Moore may have been speaking strictly about CPUs, as that's what his employer, Intel, was manufacturing but the observation has been applied to GPU, RAM, and storage since I started working IT in the 90s.
Your assertion was: "the corollary to Moore's law states you won't really notice a bump in specs (whether GPU, CPU, RAM, storage, etc.) until it doubles."
Moore's was: "The complexity for minimum component costs has increased at a rate of roughly a factor of two per year."
There are several steps between complexity and performance implications. And the doubling
he spoke of is something completely different than the one
you are speaking of.
Even before the days of Intel and Moore, this was known, whether they invoked a "law" or not. Commodore didn't make a C72 or a C96.

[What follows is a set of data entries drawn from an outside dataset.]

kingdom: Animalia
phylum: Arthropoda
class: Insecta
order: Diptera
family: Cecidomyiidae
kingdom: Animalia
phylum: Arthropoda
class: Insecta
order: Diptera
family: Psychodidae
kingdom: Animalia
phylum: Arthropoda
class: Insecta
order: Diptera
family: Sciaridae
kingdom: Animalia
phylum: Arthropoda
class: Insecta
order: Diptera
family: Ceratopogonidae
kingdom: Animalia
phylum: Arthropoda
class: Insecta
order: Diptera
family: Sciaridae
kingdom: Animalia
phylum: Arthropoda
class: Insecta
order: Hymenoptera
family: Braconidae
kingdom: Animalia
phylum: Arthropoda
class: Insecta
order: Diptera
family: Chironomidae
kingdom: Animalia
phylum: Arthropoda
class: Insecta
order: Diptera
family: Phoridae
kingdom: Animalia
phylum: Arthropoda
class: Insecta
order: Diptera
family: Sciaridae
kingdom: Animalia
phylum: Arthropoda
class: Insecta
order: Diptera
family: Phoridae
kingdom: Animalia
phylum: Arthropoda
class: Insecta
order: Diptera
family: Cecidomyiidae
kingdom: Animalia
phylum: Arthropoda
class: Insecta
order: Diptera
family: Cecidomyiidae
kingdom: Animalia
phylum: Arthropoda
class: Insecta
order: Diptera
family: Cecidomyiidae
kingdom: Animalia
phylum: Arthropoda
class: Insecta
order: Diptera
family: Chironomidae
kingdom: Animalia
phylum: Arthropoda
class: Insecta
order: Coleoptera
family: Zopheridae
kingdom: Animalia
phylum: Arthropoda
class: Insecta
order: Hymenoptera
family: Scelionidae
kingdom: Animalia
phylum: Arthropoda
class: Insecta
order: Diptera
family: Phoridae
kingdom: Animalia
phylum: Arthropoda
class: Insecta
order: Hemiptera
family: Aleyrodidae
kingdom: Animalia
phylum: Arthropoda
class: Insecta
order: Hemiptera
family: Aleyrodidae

Moore's observation predated Commodore's computers.
And your "C72 or a C96" part is funny, because Commodore almost did launch a C65.
If what you're talking about is "RAM always doubles", that isn't true either. The M3 Pro MacBook Pro starts at 18 GiB RAM, not 16 or 32. The current iPhone 15 has 6 GiB RAM, not 4 or 8.
But, sure, in some cases, having RAM be a power of two can be beneficial, due to techniques such as dual-channel.
Why do you think Apple sells memory and storage in factors of 2?
They often do not.
And in any cases, if they did, Moore's Law wouldn't be why.
Anyway you don't have to believe it, maybe you have some skill where you can perceive the difference between an 8GB machine and a 9GB, but the typical users and the mass markets don't.
Powers of two being commonplace in computing is unrelated to consumer perceptions.